(Material provided)

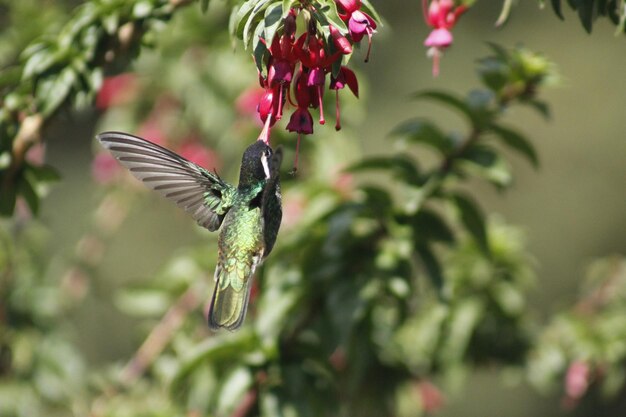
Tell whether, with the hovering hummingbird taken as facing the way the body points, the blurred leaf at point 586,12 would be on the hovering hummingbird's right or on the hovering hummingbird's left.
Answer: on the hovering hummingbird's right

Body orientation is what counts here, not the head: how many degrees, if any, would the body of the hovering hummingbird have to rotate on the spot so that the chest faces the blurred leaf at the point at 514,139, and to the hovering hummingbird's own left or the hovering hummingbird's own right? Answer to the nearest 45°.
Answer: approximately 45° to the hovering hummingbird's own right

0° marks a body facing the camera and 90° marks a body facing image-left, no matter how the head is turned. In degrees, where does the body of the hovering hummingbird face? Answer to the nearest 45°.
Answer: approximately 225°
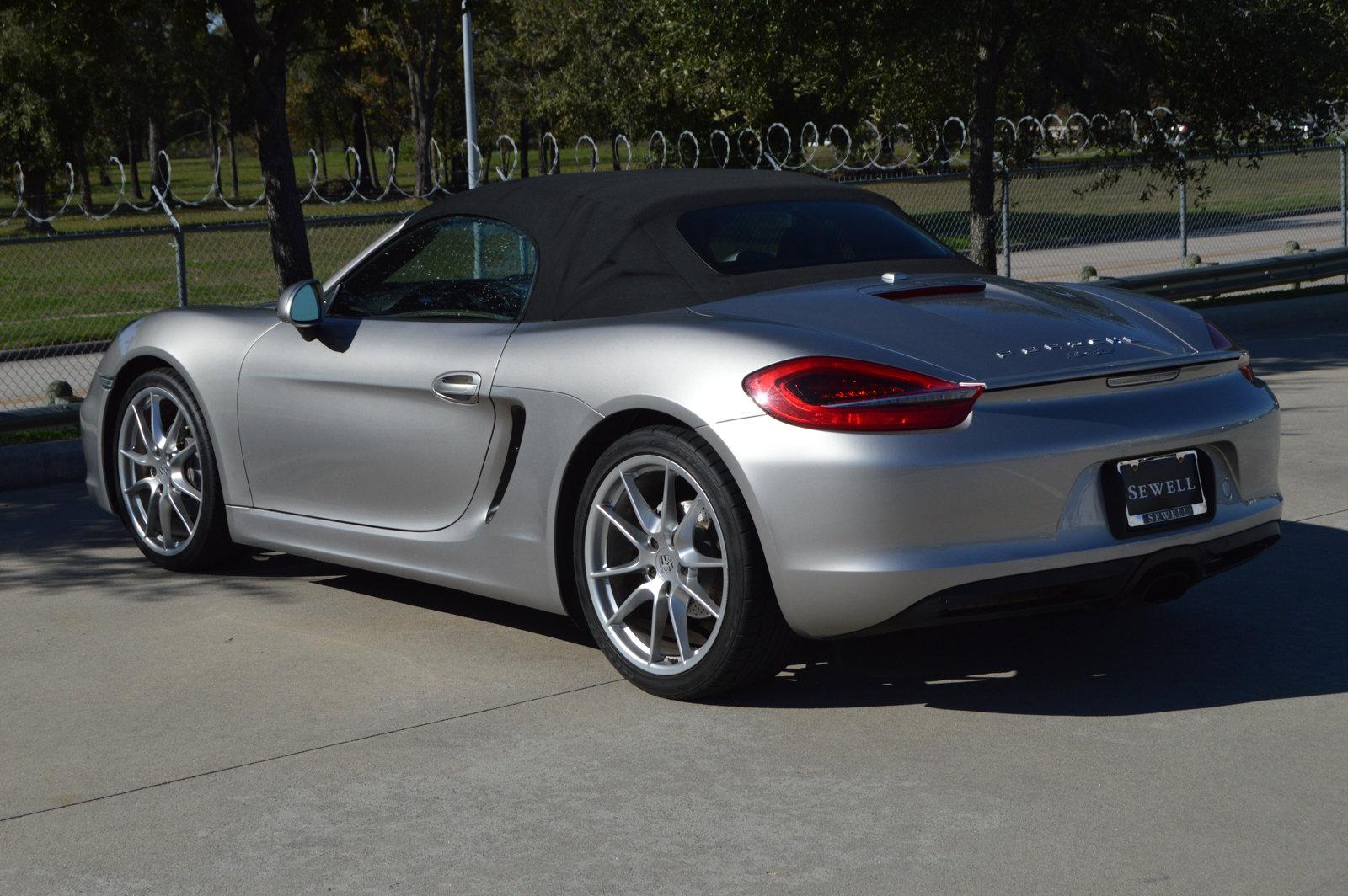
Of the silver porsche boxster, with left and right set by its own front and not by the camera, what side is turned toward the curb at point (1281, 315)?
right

(End Material provided)
(Material provided)

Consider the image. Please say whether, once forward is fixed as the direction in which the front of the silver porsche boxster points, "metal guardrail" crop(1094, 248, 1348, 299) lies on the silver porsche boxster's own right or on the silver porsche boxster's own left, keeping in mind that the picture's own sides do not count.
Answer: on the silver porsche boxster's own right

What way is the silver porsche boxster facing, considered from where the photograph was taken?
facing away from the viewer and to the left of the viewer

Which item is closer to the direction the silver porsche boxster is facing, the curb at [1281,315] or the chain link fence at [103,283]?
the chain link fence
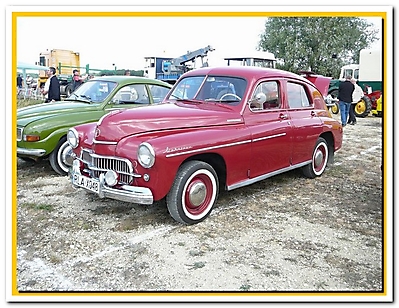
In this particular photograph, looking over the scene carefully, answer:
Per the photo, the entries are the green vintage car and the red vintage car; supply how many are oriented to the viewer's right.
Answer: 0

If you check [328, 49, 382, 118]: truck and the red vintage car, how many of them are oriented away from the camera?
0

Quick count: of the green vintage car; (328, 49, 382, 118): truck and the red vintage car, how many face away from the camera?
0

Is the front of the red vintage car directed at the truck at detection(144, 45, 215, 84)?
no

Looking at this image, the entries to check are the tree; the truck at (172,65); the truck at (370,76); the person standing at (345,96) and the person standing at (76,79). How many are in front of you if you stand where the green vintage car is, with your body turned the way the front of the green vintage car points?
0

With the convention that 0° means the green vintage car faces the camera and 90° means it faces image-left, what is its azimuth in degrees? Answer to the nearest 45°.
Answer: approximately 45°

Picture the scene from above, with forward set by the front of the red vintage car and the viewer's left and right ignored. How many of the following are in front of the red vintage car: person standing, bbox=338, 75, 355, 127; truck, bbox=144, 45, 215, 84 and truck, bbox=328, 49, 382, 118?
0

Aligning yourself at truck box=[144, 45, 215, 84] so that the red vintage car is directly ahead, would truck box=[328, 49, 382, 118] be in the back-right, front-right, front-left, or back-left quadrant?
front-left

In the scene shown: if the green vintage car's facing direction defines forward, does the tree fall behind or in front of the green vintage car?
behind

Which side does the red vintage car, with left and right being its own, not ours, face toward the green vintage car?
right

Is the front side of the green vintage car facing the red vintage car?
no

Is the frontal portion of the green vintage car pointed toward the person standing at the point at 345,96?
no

(End Material provided)

_Work required:_ Render the listing from the line with "Tell whether, with" up to and including the line with "Answer: on the hovering hummingbird's right" as a Markdown table with the columns Row and Line, leaving out any blank lines.

_Problem solution:_
| Row | Line |
|---|---|
| 1 | Tell whether, with the hovering hummingbird taken as facing the way the body points, the blurred leaf at point 586,12 would be on the hovering hummingbird's right or on the hovering hummingbird's left. |
| 2 | Answer: on the hovering hummingbird's right |